This is your SolarWakeup for November 12th, 2019

Out Of One, Come Two. Yesterday Sunpower announced that the company will be splitting into two separate entities. By bringing in $298mm in new capital into the module manufacturing business, Maxeon Solar is born. Maxeon will take over the manufacturing side of the Sunpower business, based in Singapore, and trade on the NASDAQ. The $298mm investment comes at a valuation of ~$1bb and is made by China’s TZS Zhonghuan Semiconductor. The transaction was unanimously approved by the board and is expected to spin off in Q2 2020. Maxeon will retain exclusive supply to Sunpower in the US and Canada. For more on this transaction, Sunpower was kind enough to explain it all in this presentation.
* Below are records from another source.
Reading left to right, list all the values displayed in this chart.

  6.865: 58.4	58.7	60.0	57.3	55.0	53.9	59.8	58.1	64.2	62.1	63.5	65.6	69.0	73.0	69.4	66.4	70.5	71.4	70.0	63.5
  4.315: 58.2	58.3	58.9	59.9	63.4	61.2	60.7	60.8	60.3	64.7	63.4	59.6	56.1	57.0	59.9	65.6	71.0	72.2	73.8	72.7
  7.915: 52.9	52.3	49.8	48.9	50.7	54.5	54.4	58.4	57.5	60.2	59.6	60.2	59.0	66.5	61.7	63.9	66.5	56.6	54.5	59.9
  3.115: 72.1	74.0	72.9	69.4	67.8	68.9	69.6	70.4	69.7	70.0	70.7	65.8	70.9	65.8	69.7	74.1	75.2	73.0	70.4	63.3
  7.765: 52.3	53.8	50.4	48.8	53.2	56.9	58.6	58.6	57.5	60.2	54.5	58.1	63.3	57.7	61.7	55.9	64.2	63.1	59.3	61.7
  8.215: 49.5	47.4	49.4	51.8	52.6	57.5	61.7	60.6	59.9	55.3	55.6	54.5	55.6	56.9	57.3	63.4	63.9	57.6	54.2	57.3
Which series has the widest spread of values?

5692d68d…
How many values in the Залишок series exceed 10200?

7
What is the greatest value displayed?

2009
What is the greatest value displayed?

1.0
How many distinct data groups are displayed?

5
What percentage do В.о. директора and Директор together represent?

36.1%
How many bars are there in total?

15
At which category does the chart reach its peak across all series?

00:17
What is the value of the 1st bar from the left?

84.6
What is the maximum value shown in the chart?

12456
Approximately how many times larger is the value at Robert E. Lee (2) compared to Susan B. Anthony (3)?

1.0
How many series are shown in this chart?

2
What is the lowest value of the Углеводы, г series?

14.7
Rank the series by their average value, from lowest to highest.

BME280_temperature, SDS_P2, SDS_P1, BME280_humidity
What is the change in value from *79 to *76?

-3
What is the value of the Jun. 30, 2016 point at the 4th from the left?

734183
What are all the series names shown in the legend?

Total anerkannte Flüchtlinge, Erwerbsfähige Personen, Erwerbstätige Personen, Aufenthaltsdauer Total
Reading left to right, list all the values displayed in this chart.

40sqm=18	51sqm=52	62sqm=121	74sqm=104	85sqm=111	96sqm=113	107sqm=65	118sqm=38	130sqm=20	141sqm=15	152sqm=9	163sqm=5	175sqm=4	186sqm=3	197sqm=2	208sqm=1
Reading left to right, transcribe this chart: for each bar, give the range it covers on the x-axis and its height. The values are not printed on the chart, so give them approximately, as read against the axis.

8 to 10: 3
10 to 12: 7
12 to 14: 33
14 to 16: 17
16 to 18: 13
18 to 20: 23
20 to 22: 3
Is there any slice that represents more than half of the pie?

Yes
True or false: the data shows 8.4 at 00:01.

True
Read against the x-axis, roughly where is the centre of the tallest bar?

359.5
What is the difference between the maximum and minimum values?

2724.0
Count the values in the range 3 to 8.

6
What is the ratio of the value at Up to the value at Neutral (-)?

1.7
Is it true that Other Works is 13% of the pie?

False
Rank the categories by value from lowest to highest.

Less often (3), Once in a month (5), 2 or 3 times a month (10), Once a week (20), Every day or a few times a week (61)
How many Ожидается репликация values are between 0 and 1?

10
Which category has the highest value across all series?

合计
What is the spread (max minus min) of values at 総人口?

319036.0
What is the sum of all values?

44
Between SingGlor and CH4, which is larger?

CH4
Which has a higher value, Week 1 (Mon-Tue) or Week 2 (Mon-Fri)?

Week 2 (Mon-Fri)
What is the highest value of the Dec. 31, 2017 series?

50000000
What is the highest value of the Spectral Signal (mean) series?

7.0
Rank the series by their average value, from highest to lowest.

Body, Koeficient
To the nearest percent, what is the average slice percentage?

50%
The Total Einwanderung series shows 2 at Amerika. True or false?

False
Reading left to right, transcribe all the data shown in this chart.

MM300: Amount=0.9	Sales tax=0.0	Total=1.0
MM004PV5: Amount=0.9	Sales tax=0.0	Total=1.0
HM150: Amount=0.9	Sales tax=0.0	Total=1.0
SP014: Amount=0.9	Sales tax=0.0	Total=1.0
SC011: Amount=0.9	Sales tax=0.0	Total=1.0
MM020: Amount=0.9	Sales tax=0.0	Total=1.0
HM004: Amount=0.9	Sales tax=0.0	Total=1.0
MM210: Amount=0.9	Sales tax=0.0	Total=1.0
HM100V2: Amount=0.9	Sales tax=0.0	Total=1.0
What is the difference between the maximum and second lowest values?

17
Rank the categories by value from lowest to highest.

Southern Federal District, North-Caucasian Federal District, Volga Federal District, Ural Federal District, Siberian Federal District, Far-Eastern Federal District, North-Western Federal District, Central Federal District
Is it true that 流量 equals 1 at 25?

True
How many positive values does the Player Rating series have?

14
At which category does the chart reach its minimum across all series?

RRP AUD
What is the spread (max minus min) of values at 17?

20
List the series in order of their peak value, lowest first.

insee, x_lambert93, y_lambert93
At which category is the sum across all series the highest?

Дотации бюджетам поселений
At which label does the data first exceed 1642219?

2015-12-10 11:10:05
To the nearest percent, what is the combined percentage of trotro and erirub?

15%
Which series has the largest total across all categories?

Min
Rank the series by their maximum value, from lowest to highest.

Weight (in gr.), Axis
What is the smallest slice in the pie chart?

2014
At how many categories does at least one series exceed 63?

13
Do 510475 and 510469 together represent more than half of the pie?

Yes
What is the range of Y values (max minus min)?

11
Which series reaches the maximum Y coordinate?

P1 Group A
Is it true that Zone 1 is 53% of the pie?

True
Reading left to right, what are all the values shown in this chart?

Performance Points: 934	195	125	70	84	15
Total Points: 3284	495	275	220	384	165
The Downstream Play. Sunrun, Vivint Solar and Sunnova have a new publicly listed competitor. Sunpower is now fully committed to the DG segment. Slide 31 of the above presentation shows that we are thinking the same thing. Sunpower is also telling shareholders that they think they should be valued closer to $3bb from the $1bb they are currently trading at which is the entire purpose of this split. Sunpower has a tremendously loyal dealer network that co-brands their companies as ‘by Sunpower’ which is a powerful marketing tool. There is still some work to be done but in a world where module and inverter supply is constrained, Sunpower dealers now have priority supply agreements with Maxeon and Enphase.

Changing New Home Solar. Here is the scoop about the work around that the utilities and some home builders are trying when it comes to the new home solar mandate. To start, an important note, home builders have no additional cost to add solar to the new homes. Solar financing companies will cover those costs for the builder and still pass along savings to the new home owners. Through a filing by SMUD, they are attempting to let home builders achieve the requirement for solar by allocating the homes to solar farms labeled as ‘community solar’ well away from the community. This will in no way help achieve more distributed generation and allow the future of micrograms to be built out. As the California Energy Commission votes on this proposal on Wednesday, it appears that the California home builders association is split on this. One of the largest homebuilders, Lennar, is against this broad proposal to eliminate the rooftop solar mandate and is expected to speak out against it at the hearing.